If not installed, everything in the library will still work, except calling recognizer_instance.recognize_whisper_api will raise an RequestError .

You can install it with python3 -m pip install SpeechRecognition[whisper-api] .

Troubleshooting

The recognizer tries to recognize speech even when i’m not speaking, or after i’m done speaking..

Try increasing the recognizer_instance.energy_threshold property. This is basically how sensitive the recognizer is to when recognition should start. Higher values mean that it will be less sensitive, which is useful if you are in a loud room.

This value depends entirely on your microphone or audio data. There is no one-size-fits-all value, but good values typically range from 50 to 4000.

Also, check on your microphone volume settings. If it is too sensitive, the microphone may be picking up a lot of ambient noise. If it is too insensitive, the microphone may be rejecting speech as just noise.

The recognizer can’t recognize speech right after it starts listening for the first time.

The recognizer_instance.energy_threshold property is probably set to a value that is too high to start off with, and then being adjusted lower automatically by dynamic energy threshold adjustment. Before it is at a good level, the energy threshold is so high that speech is just considered ambient noise.

The solution is to decrease this threshold, or call recognizer_instance.adjust_for_ambient_noise beforehand, which will set the threshold to a good value automatically.

The recognizer doesn’t understand my particular language/dialect.

Try setting the recognition language to your language/dialect. To do this, see the documentation for recognizer_instance.recognize_sphinx , recognizer_instance.recognize_google , recognizer_instance.recognize_wit , recognizer_instance.recognize_bing , recognizer_instance.recognize_api , recognizer_instance.recognize_houndify , and recognizer_instance.recognize_ibm .

++++++++

> _REQUIREMENT A_
According to the troubleshooting text, what range do good energy threshold values typically fall in?
> _REQUIREMENT B_
From the troubleshooting text, extract word for word the passage that opens with the words containing "The recognizer_instance.energy_threshold property is" and closes with "considered ambient noise.".
The records are separate material with no connection to the troubleshooting text.

++++++++

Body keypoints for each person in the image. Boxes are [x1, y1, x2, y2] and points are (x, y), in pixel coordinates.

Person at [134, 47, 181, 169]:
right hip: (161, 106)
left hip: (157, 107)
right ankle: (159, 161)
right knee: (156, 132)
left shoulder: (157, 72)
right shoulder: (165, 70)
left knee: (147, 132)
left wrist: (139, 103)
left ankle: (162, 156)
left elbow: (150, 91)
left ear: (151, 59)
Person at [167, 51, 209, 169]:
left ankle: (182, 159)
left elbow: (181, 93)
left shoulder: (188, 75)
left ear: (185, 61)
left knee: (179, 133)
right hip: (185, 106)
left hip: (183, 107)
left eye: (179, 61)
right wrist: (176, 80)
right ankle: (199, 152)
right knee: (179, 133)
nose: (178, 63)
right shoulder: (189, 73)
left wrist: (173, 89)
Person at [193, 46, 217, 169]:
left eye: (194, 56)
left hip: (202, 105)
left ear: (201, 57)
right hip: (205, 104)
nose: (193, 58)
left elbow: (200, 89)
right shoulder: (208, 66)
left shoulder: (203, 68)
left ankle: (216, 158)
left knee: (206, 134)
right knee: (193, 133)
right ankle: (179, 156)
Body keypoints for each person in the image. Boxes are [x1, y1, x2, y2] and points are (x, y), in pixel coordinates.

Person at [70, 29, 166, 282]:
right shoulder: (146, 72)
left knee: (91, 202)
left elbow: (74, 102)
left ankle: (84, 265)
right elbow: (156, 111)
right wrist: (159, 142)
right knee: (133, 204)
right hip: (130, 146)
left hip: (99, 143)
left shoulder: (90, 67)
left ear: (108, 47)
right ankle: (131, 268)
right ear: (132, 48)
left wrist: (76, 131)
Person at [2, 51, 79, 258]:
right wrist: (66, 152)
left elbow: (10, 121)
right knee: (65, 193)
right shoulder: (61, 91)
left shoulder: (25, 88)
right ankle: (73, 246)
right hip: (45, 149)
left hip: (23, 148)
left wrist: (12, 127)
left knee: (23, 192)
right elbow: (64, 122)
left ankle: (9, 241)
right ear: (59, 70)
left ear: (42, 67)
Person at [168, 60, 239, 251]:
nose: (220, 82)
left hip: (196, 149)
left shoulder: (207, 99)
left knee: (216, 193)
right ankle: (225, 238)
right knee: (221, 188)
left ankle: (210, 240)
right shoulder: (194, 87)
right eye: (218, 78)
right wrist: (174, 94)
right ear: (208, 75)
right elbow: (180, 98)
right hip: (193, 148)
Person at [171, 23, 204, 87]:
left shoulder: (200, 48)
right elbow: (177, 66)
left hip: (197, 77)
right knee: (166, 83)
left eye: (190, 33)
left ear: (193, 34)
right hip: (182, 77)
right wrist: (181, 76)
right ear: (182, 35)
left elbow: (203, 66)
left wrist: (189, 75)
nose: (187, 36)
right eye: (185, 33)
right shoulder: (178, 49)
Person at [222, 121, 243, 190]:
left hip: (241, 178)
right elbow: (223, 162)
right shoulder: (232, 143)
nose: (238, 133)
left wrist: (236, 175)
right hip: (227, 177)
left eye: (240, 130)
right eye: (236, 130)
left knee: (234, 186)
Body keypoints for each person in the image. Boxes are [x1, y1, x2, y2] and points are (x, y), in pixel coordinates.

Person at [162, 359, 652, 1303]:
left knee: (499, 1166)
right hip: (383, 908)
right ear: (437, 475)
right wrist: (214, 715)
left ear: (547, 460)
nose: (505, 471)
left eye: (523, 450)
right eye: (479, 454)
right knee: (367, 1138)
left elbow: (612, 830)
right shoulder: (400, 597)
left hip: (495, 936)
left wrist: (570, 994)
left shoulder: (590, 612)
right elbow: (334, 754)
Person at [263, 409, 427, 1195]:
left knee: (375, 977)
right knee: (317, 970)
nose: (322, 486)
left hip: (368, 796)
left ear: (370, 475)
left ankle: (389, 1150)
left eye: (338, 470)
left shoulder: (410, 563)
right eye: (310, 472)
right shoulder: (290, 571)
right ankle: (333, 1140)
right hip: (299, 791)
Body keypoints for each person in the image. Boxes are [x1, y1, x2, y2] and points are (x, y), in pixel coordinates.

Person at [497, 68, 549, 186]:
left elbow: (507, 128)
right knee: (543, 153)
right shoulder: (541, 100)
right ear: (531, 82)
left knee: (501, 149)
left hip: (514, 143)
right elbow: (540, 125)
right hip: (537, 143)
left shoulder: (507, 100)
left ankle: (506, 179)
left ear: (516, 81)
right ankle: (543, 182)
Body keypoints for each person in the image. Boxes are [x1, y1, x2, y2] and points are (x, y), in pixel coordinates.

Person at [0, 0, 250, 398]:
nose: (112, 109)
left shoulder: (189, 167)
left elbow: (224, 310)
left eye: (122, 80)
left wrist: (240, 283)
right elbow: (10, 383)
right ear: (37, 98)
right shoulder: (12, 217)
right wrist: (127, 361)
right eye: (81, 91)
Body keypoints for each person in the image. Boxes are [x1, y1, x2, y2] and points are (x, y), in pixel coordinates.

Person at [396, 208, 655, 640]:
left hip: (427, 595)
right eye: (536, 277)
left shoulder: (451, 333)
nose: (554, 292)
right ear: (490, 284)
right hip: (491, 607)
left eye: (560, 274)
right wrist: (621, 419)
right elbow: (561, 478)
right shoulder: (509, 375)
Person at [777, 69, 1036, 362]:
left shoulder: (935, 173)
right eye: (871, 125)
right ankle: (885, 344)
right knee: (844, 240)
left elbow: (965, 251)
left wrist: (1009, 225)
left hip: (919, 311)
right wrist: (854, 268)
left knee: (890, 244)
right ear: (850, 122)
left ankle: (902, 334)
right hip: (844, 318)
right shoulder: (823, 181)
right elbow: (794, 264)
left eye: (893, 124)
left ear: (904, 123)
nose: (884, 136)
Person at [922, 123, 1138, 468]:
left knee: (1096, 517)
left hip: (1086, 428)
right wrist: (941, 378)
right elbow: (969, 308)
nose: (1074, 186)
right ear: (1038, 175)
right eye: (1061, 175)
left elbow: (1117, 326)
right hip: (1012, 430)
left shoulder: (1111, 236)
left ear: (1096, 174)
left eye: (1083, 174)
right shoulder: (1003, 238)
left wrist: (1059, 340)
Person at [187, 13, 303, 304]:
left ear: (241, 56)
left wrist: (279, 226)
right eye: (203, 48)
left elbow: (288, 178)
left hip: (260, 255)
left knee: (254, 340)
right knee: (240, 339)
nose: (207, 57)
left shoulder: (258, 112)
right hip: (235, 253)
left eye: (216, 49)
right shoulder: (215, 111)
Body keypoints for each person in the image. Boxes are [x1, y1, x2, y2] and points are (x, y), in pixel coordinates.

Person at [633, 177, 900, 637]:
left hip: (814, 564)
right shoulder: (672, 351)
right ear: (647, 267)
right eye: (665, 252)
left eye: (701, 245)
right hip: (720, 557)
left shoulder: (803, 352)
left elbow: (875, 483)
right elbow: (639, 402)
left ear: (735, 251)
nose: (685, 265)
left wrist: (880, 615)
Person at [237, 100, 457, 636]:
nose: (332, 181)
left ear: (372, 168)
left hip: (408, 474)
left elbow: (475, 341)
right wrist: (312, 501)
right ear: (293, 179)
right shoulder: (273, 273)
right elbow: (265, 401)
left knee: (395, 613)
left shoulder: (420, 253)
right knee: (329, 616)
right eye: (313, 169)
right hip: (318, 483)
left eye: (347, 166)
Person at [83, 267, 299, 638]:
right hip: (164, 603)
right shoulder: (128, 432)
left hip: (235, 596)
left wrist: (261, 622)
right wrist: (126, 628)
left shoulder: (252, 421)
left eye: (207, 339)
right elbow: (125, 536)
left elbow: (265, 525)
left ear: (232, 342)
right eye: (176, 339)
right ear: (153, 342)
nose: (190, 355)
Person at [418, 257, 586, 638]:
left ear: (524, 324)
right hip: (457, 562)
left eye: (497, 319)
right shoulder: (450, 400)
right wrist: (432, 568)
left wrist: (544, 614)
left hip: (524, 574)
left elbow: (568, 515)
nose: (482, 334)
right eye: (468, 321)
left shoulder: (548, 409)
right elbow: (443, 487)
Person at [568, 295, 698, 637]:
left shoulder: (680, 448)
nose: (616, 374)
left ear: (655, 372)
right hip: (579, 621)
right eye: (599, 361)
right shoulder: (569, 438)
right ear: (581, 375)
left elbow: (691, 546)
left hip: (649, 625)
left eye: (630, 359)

++++++++

> _PROBLEM SOLUTION A_
From 50 to 4000.

> _PROBLEM SOLUTION B_
The recognizer_instance.energy_threshold property is probably set to a value that is too high to start off with, and then being adjusted lower automatically by dynamic energy threshold adjustment. Before it is at a good level, the energy threshold is so high that speech is just considered ambient noise.